WHAT IS BEING ASKED
Print out every line, exactly as written.

EXTRACTED ENTRIES
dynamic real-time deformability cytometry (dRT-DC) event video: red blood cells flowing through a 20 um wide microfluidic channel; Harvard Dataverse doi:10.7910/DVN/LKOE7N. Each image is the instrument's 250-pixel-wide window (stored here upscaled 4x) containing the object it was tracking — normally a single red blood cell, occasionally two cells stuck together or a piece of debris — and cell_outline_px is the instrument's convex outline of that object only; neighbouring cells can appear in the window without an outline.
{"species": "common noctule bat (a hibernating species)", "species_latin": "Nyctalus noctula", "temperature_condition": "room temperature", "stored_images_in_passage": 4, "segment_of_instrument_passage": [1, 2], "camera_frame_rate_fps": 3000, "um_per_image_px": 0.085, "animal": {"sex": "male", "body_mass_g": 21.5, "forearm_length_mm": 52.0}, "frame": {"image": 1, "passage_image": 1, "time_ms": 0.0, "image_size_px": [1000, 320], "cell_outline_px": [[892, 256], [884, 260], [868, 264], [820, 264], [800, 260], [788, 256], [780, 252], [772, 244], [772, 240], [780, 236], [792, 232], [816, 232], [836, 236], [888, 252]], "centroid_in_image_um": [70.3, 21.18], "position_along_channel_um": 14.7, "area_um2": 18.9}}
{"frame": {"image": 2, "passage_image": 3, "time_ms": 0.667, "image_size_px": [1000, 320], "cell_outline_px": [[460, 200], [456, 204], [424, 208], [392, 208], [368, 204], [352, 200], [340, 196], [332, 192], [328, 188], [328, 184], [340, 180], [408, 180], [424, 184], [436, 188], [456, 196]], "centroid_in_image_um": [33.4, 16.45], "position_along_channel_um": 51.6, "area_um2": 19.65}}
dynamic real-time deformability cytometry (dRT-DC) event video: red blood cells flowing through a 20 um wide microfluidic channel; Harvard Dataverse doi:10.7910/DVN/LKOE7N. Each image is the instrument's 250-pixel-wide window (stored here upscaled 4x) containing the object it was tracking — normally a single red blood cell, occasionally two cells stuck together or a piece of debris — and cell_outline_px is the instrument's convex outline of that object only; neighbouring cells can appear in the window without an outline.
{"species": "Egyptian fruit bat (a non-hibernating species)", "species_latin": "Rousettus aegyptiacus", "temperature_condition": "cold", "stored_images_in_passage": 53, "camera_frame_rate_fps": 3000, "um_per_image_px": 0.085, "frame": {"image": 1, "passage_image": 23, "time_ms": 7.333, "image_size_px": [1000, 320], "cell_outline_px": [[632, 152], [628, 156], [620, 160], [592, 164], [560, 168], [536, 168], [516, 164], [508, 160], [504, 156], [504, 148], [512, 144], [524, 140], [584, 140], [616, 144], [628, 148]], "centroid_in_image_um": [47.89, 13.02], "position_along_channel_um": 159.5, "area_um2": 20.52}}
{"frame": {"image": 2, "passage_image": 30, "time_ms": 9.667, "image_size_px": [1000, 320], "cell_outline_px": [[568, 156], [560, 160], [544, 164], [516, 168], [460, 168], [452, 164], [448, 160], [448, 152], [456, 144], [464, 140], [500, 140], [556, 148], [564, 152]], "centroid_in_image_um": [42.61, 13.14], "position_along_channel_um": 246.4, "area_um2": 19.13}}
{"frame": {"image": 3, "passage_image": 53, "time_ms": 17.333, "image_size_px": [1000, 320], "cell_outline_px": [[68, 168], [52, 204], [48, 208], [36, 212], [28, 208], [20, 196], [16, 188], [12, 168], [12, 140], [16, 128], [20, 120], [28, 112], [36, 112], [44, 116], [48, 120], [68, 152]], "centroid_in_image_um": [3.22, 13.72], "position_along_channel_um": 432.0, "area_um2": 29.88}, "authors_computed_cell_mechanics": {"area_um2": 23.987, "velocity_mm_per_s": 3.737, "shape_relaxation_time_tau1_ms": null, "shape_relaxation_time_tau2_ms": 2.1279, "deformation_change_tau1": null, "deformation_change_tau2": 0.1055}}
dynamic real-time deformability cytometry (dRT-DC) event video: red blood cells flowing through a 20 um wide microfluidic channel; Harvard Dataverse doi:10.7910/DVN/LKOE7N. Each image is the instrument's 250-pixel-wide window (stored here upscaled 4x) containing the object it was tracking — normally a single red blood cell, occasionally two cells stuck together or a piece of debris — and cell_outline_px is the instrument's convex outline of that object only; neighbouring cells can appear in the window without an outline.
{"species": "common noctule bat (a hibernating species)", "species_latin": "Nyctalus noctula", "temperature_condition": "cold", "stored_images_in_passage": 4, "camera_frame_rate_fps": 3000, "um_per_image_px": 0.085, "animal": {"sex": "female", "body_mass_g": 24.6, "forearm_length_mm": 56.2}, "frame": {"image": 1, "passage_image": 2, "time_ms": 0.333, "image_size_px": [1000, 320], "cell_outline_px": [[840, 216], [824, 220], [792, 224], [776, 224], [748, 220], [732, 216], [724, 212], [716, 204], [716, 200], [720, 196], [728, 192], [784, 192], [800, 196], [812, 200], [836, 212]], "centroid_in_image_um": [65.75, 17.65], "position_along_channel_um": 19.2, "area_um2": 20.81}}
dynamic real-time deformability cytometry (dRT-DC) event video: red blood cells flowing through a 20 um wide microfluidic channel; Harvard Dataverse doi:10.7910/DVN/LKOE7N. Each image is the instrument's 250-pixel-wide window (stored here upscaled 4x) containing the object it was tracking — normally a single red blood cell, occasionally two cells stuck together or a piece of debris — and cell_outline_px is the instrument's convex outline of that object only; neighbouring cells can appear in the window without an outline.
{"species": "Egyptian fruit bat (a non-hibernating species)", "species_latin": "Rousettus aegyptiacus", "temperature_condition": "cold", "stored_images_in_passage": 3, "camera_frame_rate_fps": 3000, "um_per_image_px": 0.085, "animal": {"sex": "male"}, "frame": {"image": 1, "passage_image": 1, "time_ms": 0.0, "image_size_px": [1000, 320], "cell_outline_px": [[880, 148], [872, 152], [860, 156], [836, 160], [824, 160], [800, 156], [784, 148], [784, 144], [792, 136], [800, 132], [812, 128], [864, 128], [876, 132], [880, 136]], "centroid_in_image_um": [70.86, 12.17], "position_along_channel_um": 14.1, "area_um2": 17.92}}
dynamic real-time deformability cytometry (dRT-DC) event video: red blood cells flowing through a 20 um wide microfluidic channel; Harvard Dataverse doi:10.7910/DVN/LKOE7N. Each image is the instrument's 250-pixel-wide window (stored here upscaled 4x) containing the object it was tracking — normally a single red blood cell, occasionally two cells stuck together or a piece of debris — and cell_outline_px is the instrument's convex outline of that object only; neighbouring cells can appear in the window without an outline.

REPLY TO THE TASK
dynamic real-time deformability cytometry (dRT-DC) event video: red blood cells flowing through a 20 um wide microfluidic channel; Harvard Dataverse doi:10.7910/DVN/LKOE7N. Each image is the instrument's 250-pixel-wide window (stored here upscaled 4x) containing the object it was tracking — normally a single red blood cell, occasionally two cells stuck together or a piece of debris — and cell_outline_px is the instrument's convex outline of that object only; neighbouring cells can appear in the window without an outline.
{"species": "common noctule bat (a hibernating species)", "species_latin": "Nyctalus noctula", "temperature_condition": "room temperature", "stored_images_in_passage": 4, "segment_of_instrument_passage": [1, 2], "camera_frame_rate_fps": 3000, "um_per_image_px": 0.085, "animal": {"sex": "male", "body_mass_g": 21.5, "forearm_length_mm": 52.0}, "frame": {"image": 1, "passage_image": 1, "time_ms": 0.0, "image_size_px": [1000, 320], "cell_outline_px": [[892, 256], [884, 260], [868, 264], [820, 264], [800, 260], [788, 256], [780, 252], [772, 244], [772, 240], [780, 236], [792, 232], [816, 232], [836, 236], [888, 252]], "centroid_in_image_um": [70.3, 21.18], "position_along_channel_um": 14.7, "area_um2": 18.9}}
{"frame": {"image": 2, "passage_image": 3, "time_ms": 0.667, "image_size_px": [1000, 320], "cell_outline_px": [[460, 200], [456, 204], [424, 208], [392, 208], [368, 204], [352, 200], [340, 196], [332, 192], [328, 188], [328, 184], [340, 180], [408, 180], [424, 184], [436, 188], [456, 196]], "centroid_in_image_um": [33.4, 16.45], "position_along_channel_um": 51.6, "area_um2": 19.65}}
dynamic real-time deformability cytometry (dRT-DC) event video: red blood cells flowing through a 20 um wide microfluidic channel; Harvard Dataverse doi:10.7910/DVN/LKOE7N. Each image is the instrument's 250-pixel-wide window (stored here upscaled 4x) containing the object it was tracking — normally a single red blood cell, occasionally two cells stuck together or a piece of debris — and cell_outline_px is the instrument's convex outline of that object only; neighbouring cells can appear in the window without an outline.
{"species": "Egyptian fruit bat (a non-hibernating species)", "species_latin": "Rousettus aegyptiacus", "temperature_condition": "cold", "stored_images_in_passage": 53, "camera_frame_rate_fps": 3000, "um_per_image_px": 0.085, "frame": {"image": 1, "passage_image": 23, "time_ms": 7.333, "image_size_px": [1000, 320], "cell_outline_px": [[632, 152], [628, 156], [620, 160], [592, 164], [560, 168], [536, 168], [516, 164], [508, 160], [504, 156], [504, 148], [512, 144], [524, 140], [584, 140], [616, 144], [628, 148]], "centroid_in_image_um": [47.89, 13.02], "position_along_channel_um": 159.5, "area_um2": 20.52}}
{"frame": {"image": 2, "passage_image": 30, "time_ms": 9.667, "image_size_px": [1000, 320], "cell_outline_px": [[568, 156], [560, 160], [544, 164], [516, 168], [460, 168], [452, 164], [448, 160], [448, 152], [456, 144], [464, 140], [500, 140], [556, 148], [564, 152]], "centroid_in_image_um": [42.61, 13.14], "position_along_channel_um": 246.4, "area_um2": 19.13}}
{"frame": {"image": 3, "passage_image": 53, "time_ms": 17.333, "image_size_px": [1000, 320], "cell_outline_px": [[68, 168], [52, 204], [48, 208], [36, 212], [28, 208], [20, 196], [16, 188], [12, 168], [12, 140], [16, 128], [20, 120], [28, 112], [36, 112], [44, 116], [48, 120], [68, 152]], "centroid_in_image_um": [3.22, 13.72], "position_along_channel_um": 432.0, "area_um2": 29.88}, "authors_computed_cell_mechanics": {"area_um2": 23.987, "velocity_mm_per_s": 3.737, "shape_relaxation_time_tau1_ms": null, "shape_relaxation_time_tau2_ms": 2.1279, "deformation_change_tau1": null, "deformation_change_tau2": 0.1055}}
dynamic real-time deformability cytometry (dRT-DC) event video: red blood cells flowing through a 20 um wide microfluidic channel; Harvard Dataverse doi:10.7910/DVN/LKOE7N. Each image is the instrument's 250-pixel-wide window (stored here upscaled 4x) containing the object it was tracking — normally a single red blood cell, occasionally two cells stuck together or a piece of debris — and cell_outline_px is the instrument's convex outline of that object only; neighbouring cells can appear in the window without an outline.
{"species": "common noctule bat (a hibernating species)", "species_latin": "Nyctalus noctula", "temperature_condition": "cold", "stored_images_in_passage": 4, "camera_frame_rate_fps": 3000, "um_per_image_px": 0.085, "animal": {"sex": "female", "body_mass_g": 24.6, "forearm_length_mm": 56.2}, "frame": {"image": 1, "passage_image": 2, "time_ms": 0.333, "image_size_px": [1000, 320], "cell_outline_px": [[840, 216], [824, 220], [792, 224], [776, 224], [748, 220], [732, 216], [724, 212], [716, 204], [716, 200], [720, 196], [728, 192], [784, 192], [800, 196], [812, 200], [836, 212]], "centroid_in_image_um": [65.75, 17.65], "position_along_channel_um": 19.2, "area_um2": 20.81}}
dynamic real-time deformability cytometry (dRT-DC) event video: red blood cells flowing through a 20 um wide microfluidic channel; Harvard Dataverse doi:10.7910/DVN/LKOE7N. Each image is the instrument's 250-pixel-wide window (stored here upscaled 4x) containing the object it was tracking — normally a single red blood cell, occasionally two cells stuck together or a piece of debris — and cell_outline_px is the instrument's convex outline of that object only; neighbouring cells can appear in the window without an outline.
{"species": "Egyptian fruit bat (a non-hibernating species)", "species_latin": "Rousettus aegyptiacus", "temperature_condition": "cold", "stored_images_in_passage": 3, "camera_frame_rate_fps": 3000, "um_per_image_px": 0.085, "animal": {"sex": "male"}, "frame": {"image": 1, "passage_image": 1, "time_ms": 0.0, "image_size_px": [1000, 320], "cell_outline_px": [[880, 148], [872, 152], [860, 156], [836, 160], [824, 160], [800, 156], [784, 148], [784, 144], [792, 136], [800, 132], [812, 128], [864, 128], [876, 132], [880, 136]], "centroid_in_image_um": [70.86, 12.17], "position_along_channel_um": 14.1, "area_um2": 17.92}}
dynamic real-time deformability cytometry (dRT-DC) event video: red blood cells flowing through a 20 um wide microfluidic channel; Harvard Dataverse doi:10.7910/DVN/LKOE7N. Each image is the instrument's 250-pixel-wide window (stored here upscaled 4x) containing the object it was tracking — normally a single red blood cell, occasionally two cells stuck together or a piece of debris — and cell_outline_px is the instrument's convex outline of that object only; neighbouring cells can appear in the window without an outline.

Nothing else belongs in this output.